La desvinculación que sufren las sociedades occidentales, y europeas en particular, lleva años alimentando un fenómeno político de primer orden, el de la creciente fragmentación parlamentaria.
La fragmentación dificulta la aparición de acuerdos de gobierno y viene cada vez más acompañada del auge de los extremos, que alimentan la dinámica de enemistades irreconciliables.
En 2019, las anteriores elecciones al Parlamento Europeo ya vinieron fuertemente condicionadas por el creciente número de grupos parlamentarios y el peso menguante de los partidos tradicionales.

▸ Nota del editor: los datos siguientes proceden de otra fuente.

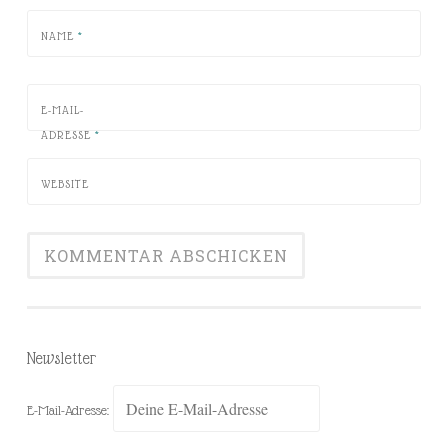
NAME
*
E-MAIL-
ADRESSE
*
WEBSITE
Newsletter
E-Mail-Adresse: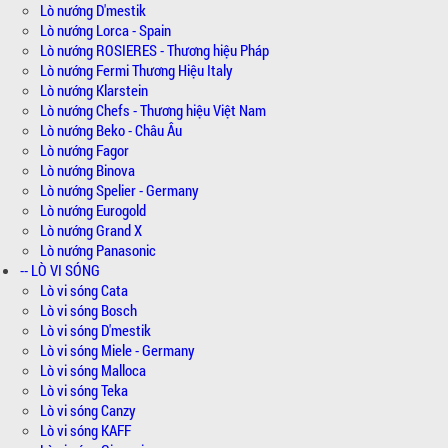
Lò nướng D'mestik
Lò nướng Lorca - Spain
Lò nướng ROSIERES - Thương hiệu Pháp
Lò nướng Fermi Thương Hiệu Italy
Lò nướng Klarstein
Lò nướng Chefs - Thương hiệu Việt Nam
Lò nướng Beko - Châu Âu
Lò nướng Fagor
Lò nướng Binova
Lò nướng Spelier - Germany
Lò nướng Eurogold
Lò nướng Grand X
Lò nướng Panasonic
-- LÒ VI SÓNG
Lò vi sóng Cata
Lò vi sóng Bosch
Lò vi sóng D'mestik
Lò vi sóng Miele - Germany
Lò vi sóng Malloca
Lò vi sóng Teka
Lò vi sóng Canzy
Lò vi sóng KAFF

La plaga de la fragmentación se ha extendido a países como Italia, Alemania y más recientemente Polonia, nación hasta ahora preservada gracias al peso que mantenía la matriz católica de la sociedad, palo de pajar del país según la teoría del gran sociólogo francés Jérôme Fourquet (matriz ahora ya retrocede en las grandes ciudades, empezando por Varsovia).

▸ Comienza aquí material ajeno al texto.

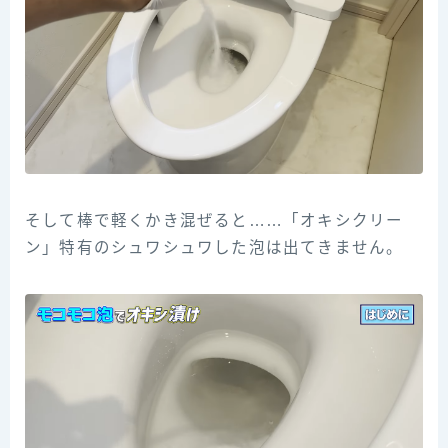
そして棒で軽くかき混ぜると……「オキシクリー
ン」特有のシュワシュワした泡は出てきません。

Otros países, como Francia o Reino Unido, funcionan partiendo de reglas electorales que manipulan el comportamiento de los electores (la doble vuelta en el caso francés y la circunscripción uninominal en el británico). Unos esquemas que reducen los efectos de la fragmentación, pero con un precio elevado: reducir la legitimidad del sistema democrático a ojos de los votantes frustrados.
En esta pequeña galaxia de las democracias europeas, existe un caso que podría considerarse pionero de la desvinculación y fragmentación política: Bélgica.

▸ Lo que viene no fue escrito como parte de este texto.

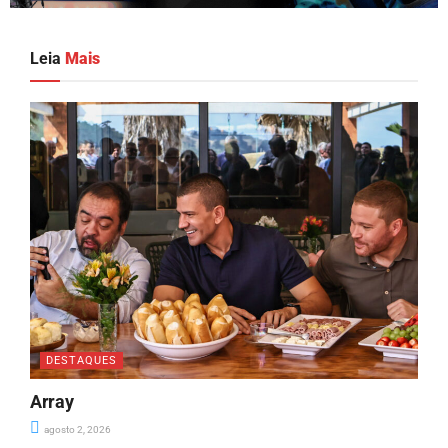
Leia
Mais
DESTAQUES
Array
agosto 2, 2026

En Bélgica, la descristianización de la sociedad se inició en los años 50 del siglo XX, pasando de ser un país profundamente impregnado de catolicismo a particularmente anticlerical en el espacio de pocos años. Un caso parecido, salvando las distancias evidentes, es el de Catalunya.
A este primer factor primordial de fragmentación política se le añade un segundo, el de la diferencia idiomática entre el norte flamenco y el sur francófono, con importantes ramificaciones culturales y económicas. De nuevo, y salvando de nuevo las distancias, como Catalunya.
En 2011, Bélgica ya fue noticia cuando batió el récord mundial de país que había pasado más tiempo sin conseguir formar gobierno. Actualmente, la dirigen una coalición de nada menos que siete partidos diferentes, y que tardó casi 500 días en pactarse.
El 9 de junio los belgas votarán no sólo para escoger a sus delegados en el Parlamento Europeo sino que tienen también cita para elegir la nueva cámara federal.
Las encuestas señalan que la primera fuerza, en torno al 17% de los escaños, será el partido radical Vlaams Belang (VB), que milita por la independencia de Flandes. Se espera que el VB supere por primera vez al también nacionalista N-VA, que actualmente gobierna en Flandes.
Sin embargo, es que la segunda fuerza política según los sondeos es un partido de extrema izquierda valón, el Partido de los Trabajadores, que se espera que obtenga el 13% de los escaños.
Opuestos en absolutamente todo, desde la lengua hasta la inmigración pasando por el cambio climático, estas dos formaciones pueden inaugurar una nueva etapa aún más problemática, en la tortuosa historia de la Bélgica moderna.
Los flamencos llevan décadas quejándose de que sus impuestos sirven para pagar la improductividad de los valones francófonos, que históricamente han además conformado la élite política y económica del país antes de que las tornas empezaran a cambiar a mediados del siglo pasado.
Todo apunta a que el 9 de junio, la composición del parlamento belga, con sus 12 partidos actualmente representantes, se convertirá aún más en intrincada.